Please write out the lines of the items, from the very first line through the line containing "επαγγελματική εμπειρία", inclusive, reproducing each one character for character.

** Supplied data follows **

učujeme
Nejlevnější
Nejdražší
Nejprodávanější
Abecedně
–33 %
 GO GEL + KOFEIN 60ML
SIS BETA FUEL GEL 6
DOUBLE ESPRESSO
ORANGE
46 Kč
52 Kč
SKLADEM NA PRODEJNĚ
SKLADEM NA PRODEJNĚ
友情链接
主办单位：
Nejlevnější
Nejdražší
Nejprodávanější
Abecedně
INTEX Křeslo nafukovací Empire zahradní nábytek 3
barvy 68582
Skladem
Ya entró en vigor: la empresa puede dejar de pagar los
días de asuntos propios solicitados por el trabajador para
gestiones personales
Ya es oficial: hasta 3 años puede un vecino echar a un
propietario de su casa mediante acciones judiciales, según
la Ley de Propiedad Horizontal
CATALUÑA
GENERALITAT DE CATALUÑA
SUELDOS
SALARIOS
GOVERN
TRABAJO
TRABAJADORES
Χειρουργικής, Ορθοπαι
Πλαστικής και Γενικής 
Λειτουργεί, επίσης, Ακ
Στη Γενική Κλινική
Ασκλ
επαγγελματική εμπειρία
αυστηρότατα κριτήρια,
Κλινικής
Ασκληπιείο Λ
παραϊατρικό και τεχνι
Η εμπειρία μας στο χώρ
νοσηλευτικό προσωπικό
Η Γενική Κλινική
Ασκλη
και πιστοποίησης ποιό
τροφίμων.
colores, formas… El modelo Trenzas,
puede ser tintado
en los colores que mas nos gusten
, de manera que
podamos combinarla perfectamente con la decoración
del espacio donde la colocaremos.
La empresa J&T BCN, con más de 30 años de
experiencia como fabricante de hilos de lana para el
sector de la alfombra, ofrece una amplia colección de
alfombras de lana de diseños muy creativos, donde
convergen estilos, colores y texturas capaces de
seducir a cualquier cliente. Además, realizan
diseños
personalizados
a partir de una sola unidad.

** End of Supplied data **

» Task solution:
učujeme
Nejlevnější
Nejdražší
Nejprodávanější
Abecedně
–33 %
 GO GEL + KOFEIN 60ML
SIS BETA FUEL GEL 6
DOUBLE ESPRESSO
ORANGE
46 Kč
52 Kč
SKLADEM NA PRODEJNĚ
SKLADEM NA PRODEJNĚ
友情链接
主办单位：
Nejlevnější
Nejdražší
Nejprodávanější
Abecedně
INTEX Křeslo nafukovací Empire zahradní nábytek 3
barvy 68582
Skladem
Ya entró en vigor: la empresa puede dejar de pagar los
días de asuntos propios solicitados por el trabajador para
gestiones personales
Ya es oficial: hasta 3 años puede un vecino echar a un
propietario de su casa mediante acciones judiciales, según
la Ley de Propiedad Horizontal
CATALUÑA
GENERALITAT DE CATALUÑA
SUELDOS
SALARIOS
GOVERN
TRABAJO
TRABAJADORES
Χειρουργικής, Ορθοπαι
Πλαστικής και Γενικής 
Λειτουργεί, επίσης, Ακ
Στη Γενική Κλινική
Ασκλ
επαγγελματική εμπειρία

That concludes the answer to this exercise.